* **What is expected**: Copy out the material verbatim from the line with "Залишок, Доп. ціна, Ціна" to the line with "Does the chart have visible grid lines?", including both of those lines and nothing else.

* **Supplied data**:
====================

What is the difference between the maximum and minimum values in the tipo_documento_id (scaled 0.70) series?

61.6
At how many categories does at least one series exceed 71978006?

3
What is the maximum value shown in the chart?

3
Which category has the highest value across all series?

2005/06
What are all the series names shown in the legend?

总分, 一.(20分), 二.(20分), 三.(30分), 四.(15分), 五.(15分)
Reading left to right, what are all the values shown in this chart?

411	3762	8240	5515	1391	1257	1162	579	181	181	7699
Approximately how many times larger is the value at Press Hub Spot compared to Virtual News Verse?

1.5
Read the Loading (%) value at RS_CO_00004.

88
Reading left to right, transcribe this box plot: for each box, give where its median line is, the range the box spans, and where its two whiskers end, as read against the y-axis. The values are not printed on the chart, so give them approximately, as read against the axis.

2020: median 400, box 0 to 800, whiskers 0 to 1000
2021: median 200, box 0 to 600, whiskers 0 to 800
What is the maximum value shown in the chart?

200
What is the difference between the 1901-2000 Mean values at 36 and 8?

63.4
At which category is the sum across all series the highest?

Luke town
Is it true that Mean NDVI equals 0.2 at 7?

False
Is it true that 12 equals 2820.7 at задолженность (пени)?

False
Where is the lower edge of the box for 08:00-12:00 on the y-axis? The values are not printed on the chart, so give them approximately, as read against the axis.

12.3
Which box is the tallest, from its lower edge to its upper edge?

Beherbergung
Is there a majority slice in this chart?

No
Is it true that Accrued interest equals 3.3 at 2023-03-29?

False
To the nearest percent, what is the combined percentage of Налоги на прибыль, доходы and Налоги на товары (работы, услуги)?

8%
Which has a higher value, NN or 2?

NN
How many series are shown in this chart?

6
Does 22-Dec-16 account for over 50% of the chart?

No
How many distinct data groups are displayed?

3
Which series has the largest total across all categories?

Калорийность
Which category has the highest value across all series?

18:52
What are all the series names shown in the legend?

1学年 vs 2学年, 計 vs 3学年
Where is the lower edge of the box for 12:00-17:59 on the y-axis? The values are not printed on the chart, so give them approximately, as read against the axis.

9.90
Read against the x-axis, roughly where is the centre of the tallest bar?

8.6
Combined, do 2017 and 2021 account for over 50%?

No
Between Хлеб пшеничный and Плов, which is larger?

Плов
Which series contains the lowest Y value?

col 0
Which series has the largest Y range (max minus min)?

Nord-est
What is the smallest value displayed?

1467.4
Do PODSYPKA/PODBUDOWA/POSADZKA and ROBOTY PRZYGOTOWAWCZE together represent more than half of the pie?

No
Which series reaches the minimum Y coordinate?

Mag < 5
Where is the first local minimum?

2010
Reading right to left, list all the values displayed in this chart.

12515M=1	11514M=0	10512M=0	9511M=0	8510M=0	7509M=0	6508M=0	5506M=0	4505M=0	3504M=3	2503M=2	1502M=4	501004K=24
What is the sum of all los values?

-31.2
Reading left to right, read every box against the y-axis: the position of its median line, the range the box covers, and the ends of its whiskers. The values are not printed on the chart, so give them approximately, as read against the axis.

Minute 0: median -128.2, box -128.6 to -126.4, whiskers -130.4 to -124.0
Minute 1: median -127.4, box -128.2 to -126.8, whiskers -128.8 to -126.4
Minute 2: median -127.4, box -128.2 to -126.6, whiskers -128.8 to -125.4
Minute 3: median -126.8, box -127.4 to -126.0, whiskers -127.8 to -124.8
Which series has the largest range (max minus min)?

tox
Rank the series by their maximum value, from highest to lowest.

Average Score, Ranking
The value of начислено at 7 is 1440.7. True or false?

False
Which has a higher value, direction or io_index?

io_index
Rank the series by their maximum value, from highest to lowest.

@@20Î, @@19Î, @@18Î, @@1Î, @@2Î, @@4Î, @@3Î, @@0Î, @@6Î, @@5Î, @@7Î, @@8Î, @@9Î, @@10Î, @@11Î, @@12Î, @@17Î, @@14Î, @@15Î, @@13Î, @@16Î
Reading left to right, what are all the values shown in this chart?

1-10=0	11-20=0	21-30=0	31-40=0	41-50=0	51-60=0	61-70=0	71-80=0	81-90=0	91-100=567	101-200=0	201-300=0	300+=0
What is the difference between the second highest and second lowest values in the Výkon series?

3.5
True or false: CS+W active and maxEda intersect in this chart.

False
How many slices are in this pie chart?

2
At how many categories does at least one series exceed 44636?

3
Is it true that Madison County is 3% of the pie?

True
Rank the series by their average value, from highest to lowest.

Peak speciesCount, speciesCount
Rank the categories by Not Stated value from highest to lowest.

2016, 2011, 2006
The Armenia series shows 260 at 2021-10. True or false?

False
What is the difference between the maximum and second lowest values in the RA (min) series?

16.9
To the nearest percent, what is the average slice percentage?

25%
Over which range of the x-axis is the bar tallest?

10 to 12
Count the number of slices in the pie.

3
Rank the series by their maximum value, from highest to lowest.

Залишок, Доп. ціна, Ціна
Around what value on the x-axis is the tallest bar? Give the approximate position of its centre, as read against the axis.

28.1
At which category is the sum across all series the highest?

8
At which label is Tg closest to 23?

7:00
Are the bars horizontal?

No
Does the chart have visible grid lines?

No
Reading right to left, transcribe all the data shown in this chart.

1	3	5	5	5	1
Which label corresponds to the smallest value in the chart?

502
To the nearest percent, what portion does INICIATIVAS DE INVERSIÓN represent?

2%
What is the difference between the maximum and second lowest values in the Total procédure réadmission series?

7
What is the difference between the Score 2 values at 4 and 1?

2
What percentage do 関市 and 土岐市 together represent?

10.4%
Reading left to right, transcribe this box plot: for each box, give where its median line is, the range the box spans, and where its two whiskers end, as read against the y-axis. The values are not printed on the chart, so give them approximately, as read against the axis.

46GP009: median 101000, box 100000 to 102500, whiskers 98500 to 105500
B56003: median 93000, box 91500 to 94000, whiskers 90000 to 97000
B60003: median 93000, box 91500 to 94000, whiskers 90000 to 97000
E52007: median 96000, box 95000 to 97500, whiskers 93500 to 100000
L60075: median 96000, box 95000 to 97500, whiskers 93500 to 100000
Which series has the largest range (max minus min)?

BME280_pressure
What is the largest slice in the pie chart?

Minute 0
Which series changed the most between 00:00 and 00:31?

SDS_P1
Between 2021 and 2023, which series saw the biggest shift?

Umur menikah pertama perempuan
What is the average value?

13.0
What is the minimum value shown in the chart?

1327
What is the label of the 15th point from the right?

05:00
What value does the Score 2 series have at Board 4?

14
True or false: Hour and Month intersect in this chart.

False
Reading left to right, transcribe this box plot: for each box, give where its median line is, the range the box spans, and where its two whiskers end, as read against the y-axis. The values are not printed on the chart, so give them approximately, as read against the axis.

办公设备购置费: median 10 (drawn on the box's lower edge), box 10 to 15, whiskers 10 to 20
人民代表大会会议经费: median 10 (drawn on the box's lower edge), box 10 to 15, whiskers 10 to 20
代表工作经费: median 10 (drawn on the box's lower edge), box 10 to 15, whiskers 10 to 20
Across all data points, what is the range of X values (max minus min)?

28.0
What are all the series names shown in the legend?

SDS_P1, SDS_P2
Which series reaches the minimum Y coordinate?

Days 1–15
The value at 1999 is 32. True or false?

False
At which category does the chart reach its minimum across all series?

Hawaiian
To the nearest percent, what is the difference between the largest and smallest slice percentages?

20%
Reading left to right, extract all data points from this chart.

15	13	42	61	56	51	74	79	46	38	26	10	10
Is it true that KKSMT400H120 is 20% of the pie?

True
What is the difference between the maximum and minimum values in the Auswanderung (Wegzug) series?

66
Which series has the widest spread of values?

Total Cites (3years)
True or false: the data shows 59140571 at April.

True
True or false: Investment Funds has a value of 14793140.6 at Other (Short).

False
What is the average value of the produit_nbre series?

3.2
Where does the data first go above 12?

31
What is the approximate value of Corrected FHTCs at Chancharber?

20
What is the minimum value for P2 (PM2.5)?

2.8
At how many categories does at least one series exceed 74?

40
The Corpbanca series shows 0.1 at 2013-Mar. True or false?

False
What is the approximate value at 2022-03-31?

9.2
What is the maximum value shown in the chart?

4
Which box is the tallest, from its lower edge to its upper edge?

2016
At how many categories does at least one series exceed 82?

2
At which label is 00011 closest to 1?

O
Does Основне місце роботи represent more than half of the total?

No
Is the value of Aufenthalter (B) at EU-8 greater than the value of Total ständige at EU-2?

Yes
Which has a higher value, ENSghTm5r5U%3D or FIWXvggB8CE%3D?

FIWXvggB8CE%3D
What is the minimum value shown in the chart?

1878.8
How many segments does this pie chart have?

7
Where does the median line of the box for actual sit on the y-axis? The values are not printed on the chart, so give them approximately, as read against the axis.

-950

====================

* **Answer to this exercise**:
Залишок, Доп. ціна, Ціна
Around what value on the x-axis is the tallest bar? Give the approximate position of its centre, as read against the axis.

28.1
At which category is the sum across all series the highest?

8
At which label is Tg closest to 23?

7:00
Are the bars horizontal?

No
Does the chart have visible grid lines?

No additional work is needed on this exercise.